■ **ABOUT THIS EXERCISE**: Write out the entries, please, from the line containing "est à votre" through their final line, exactly and with nothing else.

PROVIDED INFORMATION: Begin

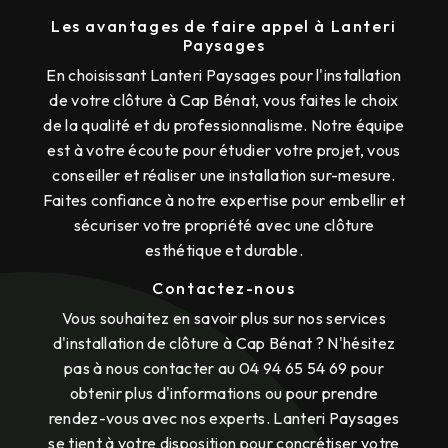
Les avantages de faire appel à Lanteri
Paysages
En choisissant Lanteri Paysages pour l'installation
de votre clôture à Cap Bénat, vous faites le choix
de la qualité et du professionnalisme. Notre équipe
est à votre écoute pour étudier votre projet, vous
conseiller et réaliser une installation sur-mesure.
Faites confiance à notre expertise pour embellir et
sécuriser votre propriété avec une clôture
esthétique et durable.
Contactez-nous
Vous souhaitez en savoir plus sur nos services
d'installation de clôture à Cap Bénat ? N'hésitez
pas à nous contacter au 04 94 65 54 69 pour
obtenir plus d'informations ou pour prendre
rendez-vous avec nos experts. Lanteri Paysages
se tient à votre disposition pour concrétiser votre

PROVIDED INFORMATION: End

■ **THE COMPLETED TASK**:
est à votre écoute pour étudier votre projet, vous
conseiller et réaliser une installation sur-mesure.
Faites confiance à notre expertise pour embellir et
sécuriser votre propriété avec une clôture
esthétique et durable.
Contactez-nous
Vous souhaitez en savoir plus sur nos services
d'installation de clôture à Cap Bénat ? N'hésitez
pas à nous contacter au 04 94 65 54 69 pour
obtenir plus d'informations ou pour prendre
rendez-vous avec nos experts. Lanteri Paysages
se tient à votre disposition pour concrétiser votre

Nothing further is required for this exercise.